_How to complete this task_
Everything from the line containing "input [din1_WIDTH - 1 : 0] din1;" down to the last line of the entries below must be transcribed exactly, and nothing else.

* * * *

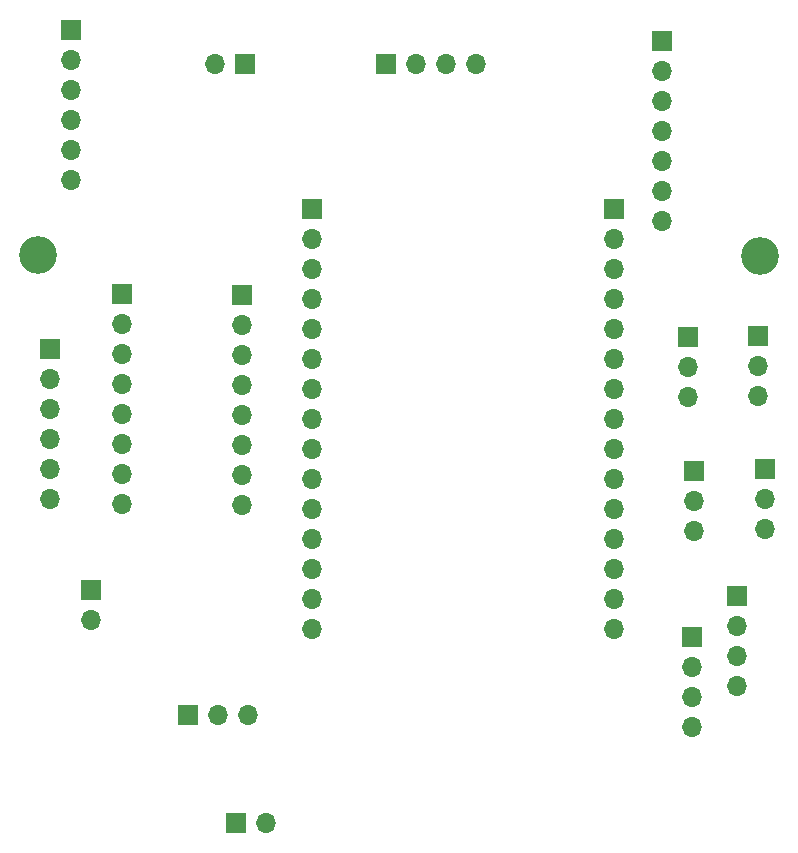
<source format=gts>
%TF.GenerationSoftware,KiCad,Pcbnew,8.0.6*%
%TF.CreationDate,2025-01-23T10:29:06+01:00*%
%TF.ProjectId,Pcb pami 2025,50636220-7061-46d6-9920-323032352e6b,rev?*%
%TF.SameCoordinates,Original*%
%TF.FileFunction,Soldermask,Top*%
%TF.FilePolarity,Negative*%
%FSLAX46Y46*%
G04 Gerber Fmt 4.6, Leading zero omitted, Abs format (unit mm)*
G04 Created by KiCad (PCBNEW 8.0.6) date 2025-01-23 10:29:06*
%MOMM*%
%LPD*%
G01*
G04 APERTURE LIST*
%ADD10C,3.200000*%
%ADD11R,1.700000X1.700000*%
%ADD12O,1.700000X1.700000*%
G04 APERTURE END LIST*
D10*
%TO.C,H1*%
X74380000Y-46130000D03*
%TD*%
D11*
%TO.C,J10*%
X129760000Y-78470000D03*
D12*
X129760000Y-81010000D03*
X129760000Y-83550000D03*
X129760000Y-86090000D03*
%TD*%
%TO.C,U1*%
X97622000Y-77781200D03*
X97622000Y-75241200D03*
X97622000Y-72701200D03*
X97622000Y-70161200D03*
X97622000Y-67621200D03*
X97622000Y-65081200D03*
X97622000Y-62541200D03*
X97622000Y-60001200D03*
X97622000Y-57461200D03*
X97622000Y-54921200D03*
X97622000Y-52381200D03*
X97622000Y-49841200D03*
X97622000Y-47301200D03*
X97622000Y-44761200D03*
D11*
X97622000Y-42221200D03*
D12*
X123122000Y-77781200D03*
X123122000Y-75241200D03*
X123122000Y-72701200D03*
X123122000Y-70161200D03*
X123122000Y-67621200D03*
X123122000Y-65081200D03*
X123122000Y-62541200D03*
X123122000Y-60001200D03*
X123122000Y-57461200D03*
X123122000Y-54921200D03*
X123122000Y-52381200D03*
X123122000Y-49841200D03*
X123122000Y-47301200D03*
X123122000Y-44761200D03*
D11*
X123122000Y-42221200D03*
%TD*%
%TO.C,J8*%
X77200000Y-27110000D03*
D12*
X77200000Y-29650000D03*
X77200000Y-32190000D03*
X77200000Y-34730000D03*
X77200000Y-37270000D03*
X77200000Y-39810000D03*
%TD*%
D11*
%TO.C,J4*%
X133550000Y-74970000D03*
D12*
X133550000Y-77510000D03*
X133550000Y-80050000D03*
X133550000Y-82590000D03*
%TD*%
D11*
%TO.C,J14*%
X103850000Y-29950000D03*
D12*
X106390000Y-29950000D03*
X108930000Y-29950000D03*
X111470000Y-29950000D03*
%TD*%
D11*
%TO.C,J12*%
X135350000Y-53020000D03*
D12*
X135350000Y-55560000D03*
X135350000Y-58100000D03*
%TD*%
D11*
%TO.C,J11*%
X127220000Y-28010000D03*
D12*
X127220000Y-30550000D03*
X127220000Y-33090000D03*
X127220000Y-35630000D03*
X127220000Y-38170000D03*
X127220000Y-40710000D03*
X127220000Y-43250000D03*
%TD*%
D11*
%TO.C,J1*%
X129970000Y-64400000D03*
D12*
X129970000Y-66940000D03*
X129970000Y-69480000D03*
%TD*%
D11*
%TO.C,J6*%
X87084000Y-85052000D03*
D12*
X89624000Y-85052000D03*
X92164000Y-85052000D03*
%TD*%
D10*
%TO.C,H3*%
X135540000Y-46210000D03*
%TD*%
D11*
%TO.C,J7*%
X91915000Y-29934000D03*
D12*
X89375000Y-29934000D03*
%TD*%
D11*
%TO.C,J5*%
X91148000Y-94196000D03*
D12*
X93688000Y-94196000D03*
%TD*%
D11*
%TO.C,J13*%
X78850000Y-74505000D03*
D12*
X78850000Y-77045000D03*
%TD*%
D11*
%TO.C,J2*%
X129420000Y-53050000D03*
D12*
X129420000Y-55590000D03*
X129420000Y-58130000D03*
%TD*%
D11*
%TO.C,U2*%
X81486000Y-49442000D03*
D12*
X81486000Y-51982000D03*
X81486000Y-54522000D03*
X81486000Y-57062000D03*
X81486000Y-59602000D03*
X81486000Y-62142000D03*
X81486000Y-64682000D03*
X81486000Y-67222000D03*
D11*
X91666000Y-49492000D03*
D12*
X91666000Y-52032000D03*
X91666000Y-54572000D03*
X91666000Y-57112000D03*
X91666000Y-59652000D03*
X91666000Y-62192000D03*
X91666000Y-64732000D03*
X91666000Y-67272000D03*
%TD*%
D11*
%TO.C,J3*%
X135980000Y-64290000D03*
D12*
X135980000Y-66830000D03*
X135980000Y-69370000D03*
%TD*%
D11*
%TO.C,J9*%
X75400000Y-54064000D03*
D12*
X75400000Y-56604000D03*
X75400000Y-59144000D03*
X75400000Y-61684000D03*
X75400000Y-64224000D03*
X75400000Y-66764000D03*
%TD*%
M02*

</source>
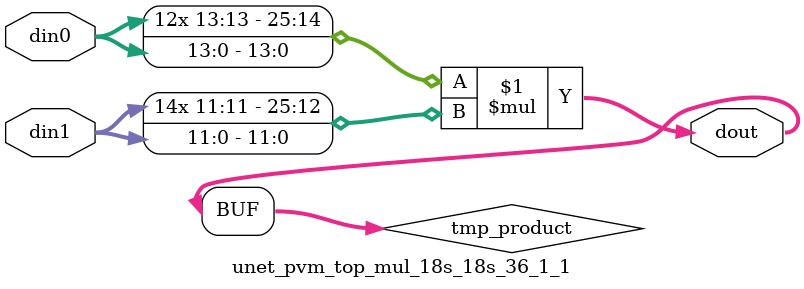
<source format=v>

`timescale 1 ns / 1 ps

 module unet_pvm_top_mul_18s_18s_36_1_1(din0, din1, dout);
parameter ID = 1;
parameter NUM_STAGE = 0;
parameter din0_WIDTH = 14;
parameter din1_WIDTH = 12;
parameter dout_WIDTH = 26;

input [din0_WIDTH - 1 : 0] din0; 
input [din1_WIDTH - 1 : 0] din1; 
output [dout_WIDTH - 1 : 0] dout;

wire signed [dout_WIDTH - 1 : 0] tmp_product;



























assign tmp_product = $signed(din0) * $signed(din1);








assign dout = tmp_product;





















endmodule

</source>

* * * *

_Task answer_
input [din1_WIDTH - 1 : 0] din1; 
output [dout_WIDTH - 1 : 0] dout;

wire signed [dout_WIDTH - 1 : 0] tmp_product;



























assign tmp_product = $signed(din0) * $signed(din1);








assign dout = tmp_product;





















endmodule

</source>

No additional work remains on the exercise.